NHS Greater Glasgow and Clyde, the biggest health board in Scotland, has admitted failings took place in the case of a man in his 80s who choked to death when given the wrong food while in Gartnavel Hospital in 2011.
Roddy MacDonald, 84, was suffering from Parkinson’s disease and was given goulash instead of food that he could easily and safely eat. As a Parkinson’s sufferer he should have been fed soft food that had been mashed up to make it easier for him to swallow.
The health board issued a statement which admitted there were failings in the care provided to Mr MacDonald. In addition it mentioned that the board had initiated a ‘significant incident review process’ to determine the facts in his death. The procurator fiscal was then provided with this information and elected not to carry out further investigations into the incident.
The family has now received compensation of over £20,000 as a consequence of lodging a claim. The statement from the health board also mentioned that the board would be happy to arrange a meeting with members of Mr MacDonald’s family to provide a proper apology.
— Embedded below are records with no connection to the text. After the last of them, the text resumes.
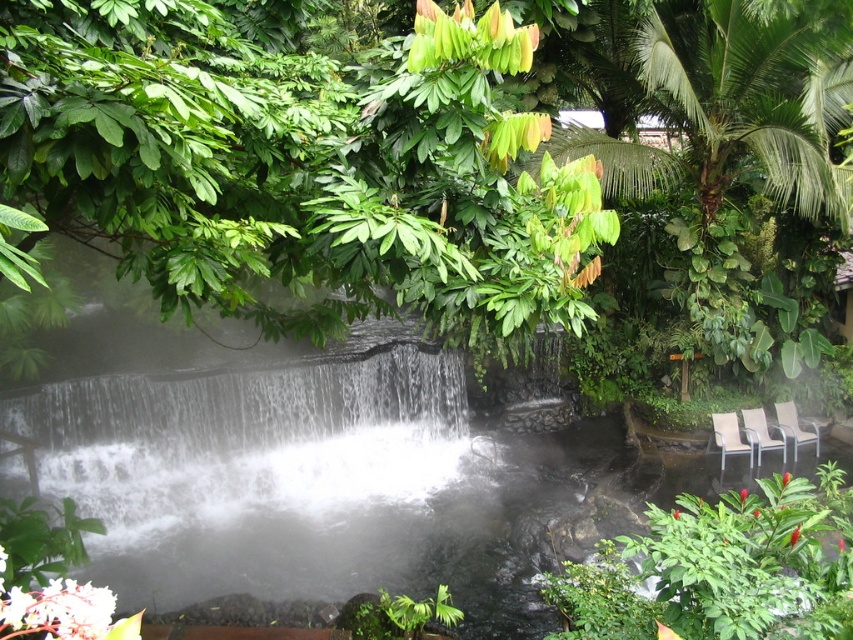
You are sitting in the tropical garden and want to move closer to the waterfall. Which chair, the brown woven chair at lower right or the metallic silver chair at lower right, is closer to you?

The brown woven chair at lower right is closer to you because it is in front of the metallic silver chair at lower right.

You are standing in the tropical setting and see a point marked at coordinates (293, 168). What object is located at that point?

The point at coordinates (293, 168) indicates a green leafy tree at upper center.

You are a visitor at this tropical garden and want to sit down near the waterfall. There are two chairs available. Which chair can you sit on without moving the other one? The metallic silver chair at lower right or the white plastic chair at lower right?

Both the metallic silver chair at lower right and the white plastic chair at lower right are 14.77 inches apart, so you can sit on either chair without moving the other one as there is enough space between them.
How important is it for individuals to receive appropriate care while in hospital?
Individuals need care that is unique to them when they are staying in hospital. This is particularly true if someone has a pre-existing medical condition that needs appropriate care. Thankfully this does indeed happen in the majority of instances.
However there is always a potential for things to be overlooked or forgotten, or for the wrong information to be used when assessing an individual’s needs. The odds of this happening are long but it can occur and this can make things more difficult for people.